Start of Exercise inputs

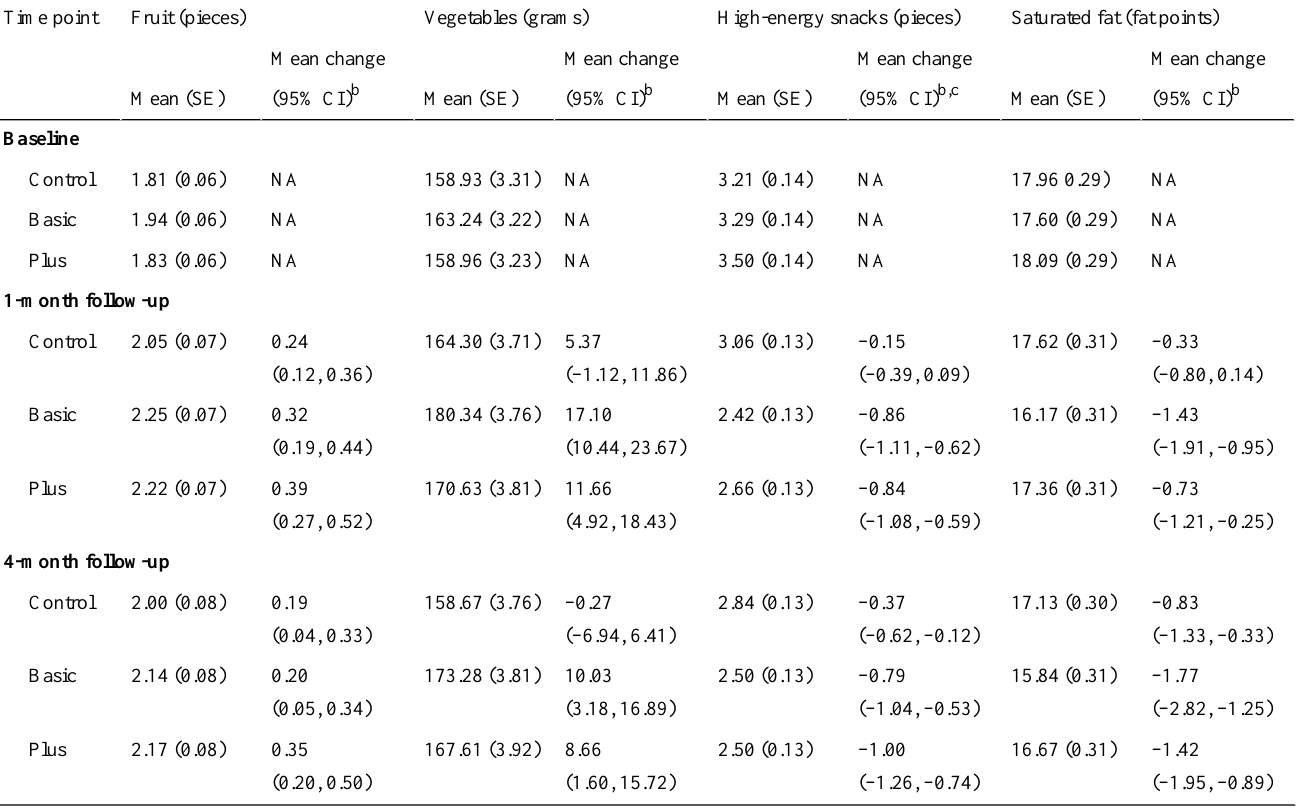
Table 2. Estimated marginal means at baseline and 1- and 4-month follow-ups and changes over time for the total sample (N=1349).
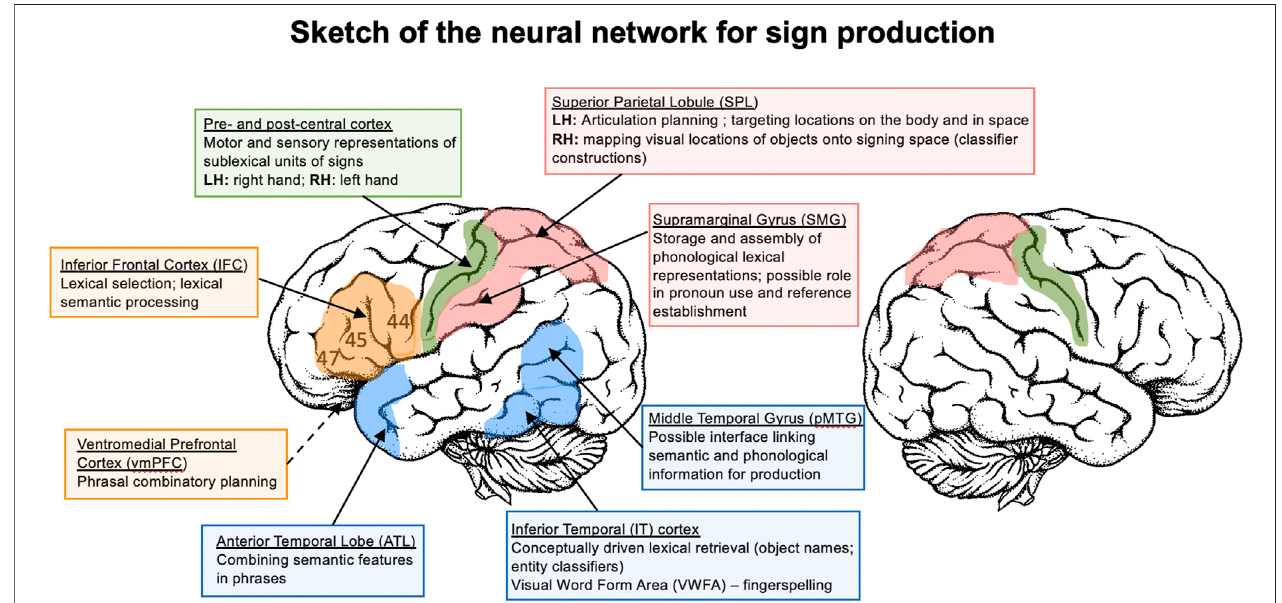
FIGURE 1 | A sketch of the neural network that supports the production of sign language. LH (cid:1) left hemisphere; RH (cid:1) right hemisphere.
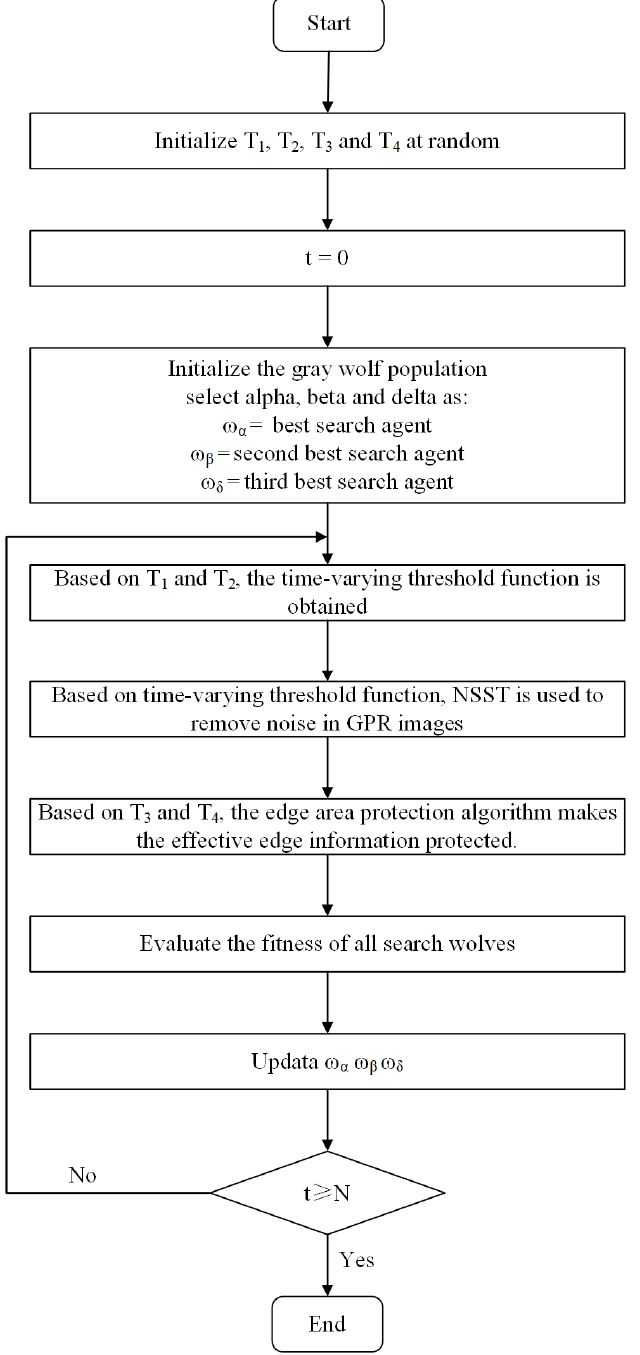
Figure 4. Flowchart of the proposed GPR image denoising process.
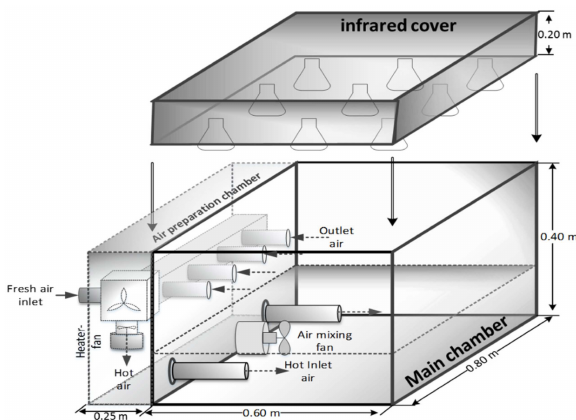
Figure 1. Schematicrepresentationoftheexperimentalincubatorshowingthemainchamber,airpreparation chamber, and the infrared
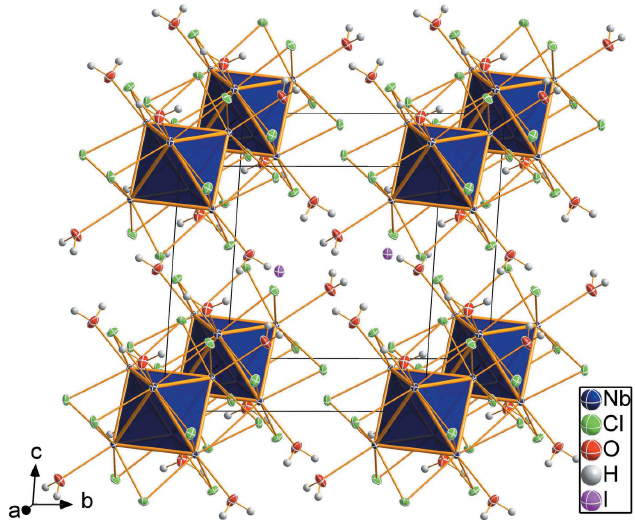
Figure 2 Packing of the cluster cations and iodide anions in the crystal of the title compound.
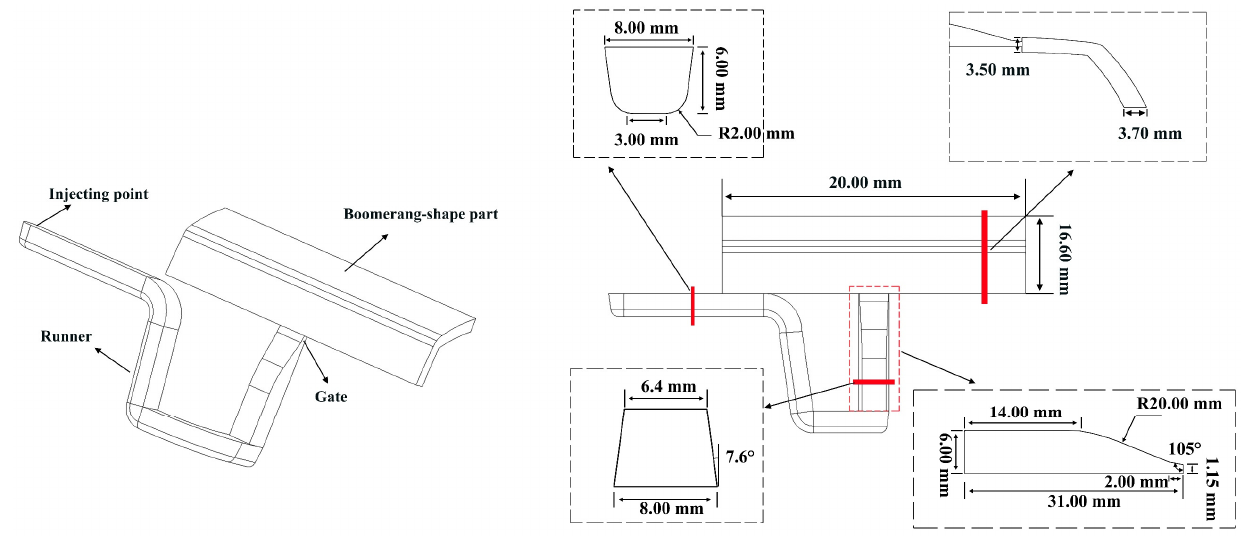
Figure 1. Geometry and the dimensions of the plastic part without insert close the gate.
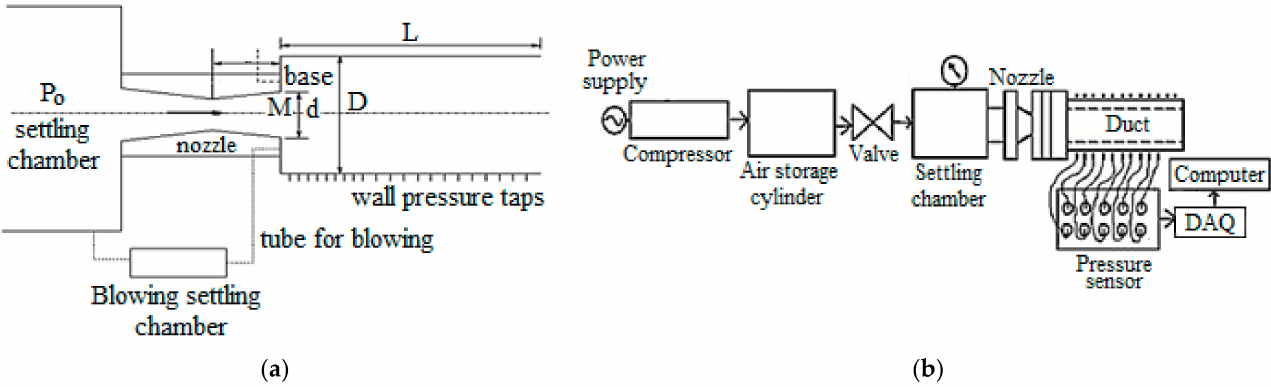
Figure 3. Experimental setup; ( a ) Nozzle connections with the settling chamber and duct; ( b ) Data acquisition system for base pressure through the expanded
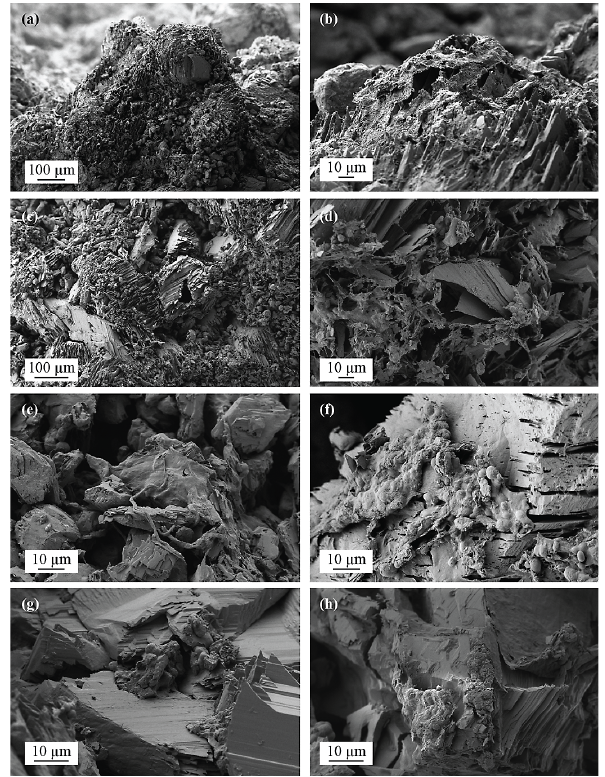
Fig. 6. SEM micrographs of the Gypsum Hill endolithic habitat. (a) Gypsum (CaSO 4 · 2H 2 O) forms from hydration of anhydrite (CaSO 4 ) , with exposed minerals having irregular, jagged topogra- phy that is often coated in allochthonous debris (b) that forms a surface crust. (c) Freeze–thaw action results in cleavage along crys- tal planes, increasing porosity and available surface area. (d) Gyp- sum affected by freeze–thaw weathering showing abundant colo- nization by endolithic microorganisms and associated EPS. (e, f) Subsurface gypsum colonized by both filamentous and coccoid mi- croorganisms and EPS. Note early stages of mineral weathering in (f) . (g) Microbial colonization of small pore space within the en- dolithic habitat. (h) Examination of the microbe–mineral contact shows original mineral structure, suggesting that microbial activity does not enhance chemical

End of Exercise inputs

Leave out the images and transcribe all the records exactly.

Table 2. Estimated marginal means at baseline and 1- and 4-month follow-ups and changes over time for the total sample (N=1349).
FIGURE 1 | A sketch of the neural network that supports the production of sign language. LH (cid:1) left hemisphere; RH (cid:1) right hemisphere.
Figure 4. Flowchart of the proposed GPR image denoising process.
Figure 1. Schematicrepresentationoftheexperimentalincubatorshowingthemainchamber,airpreparation chamber, and the infrared
Figure 2 Packing of the cluster cations and iodide anions in the crystal of the title compound.
Figure 1. Geometry and the dimensions of the plastic part without insert close the gate.
Figure 3. Experimental setup; ( a ) Nozzle connections with the settling chamber and duct; ( b ) Data acquisition system for base pressure through the expanded
Fig. 6. SEM micrographs of the Gypsum Hill endolithic habitat. (a) Gypsum (CaSO 4 · 2H 2 O) forms from hydration of anhydrite (CaSO 4 ) , with exposed minerals having irregular, jagged topogra- phy that is often coated in allochthonous debris (b) that forms a surface crust. (c) Freeze–thaw action results in cleavage along crys- tal planes, increasing porosity and available surface area. (d) Gyp- sum affected by freeze–thaw weathering showing abundant colo- nization by endolithic microorganisms and associated EPS. (e, f) Subsurface gypsum colonized by both filamentous and coccoid mi- croorganisms and EPS. Note early stages of mineral weathering in (f) . (g) Microbial colonization of small pore space within the en- dolithic habitat. (h) Examination of the microbe–mineral contact shows original mineral structure, suggesting that microbial activity does not enhance chemical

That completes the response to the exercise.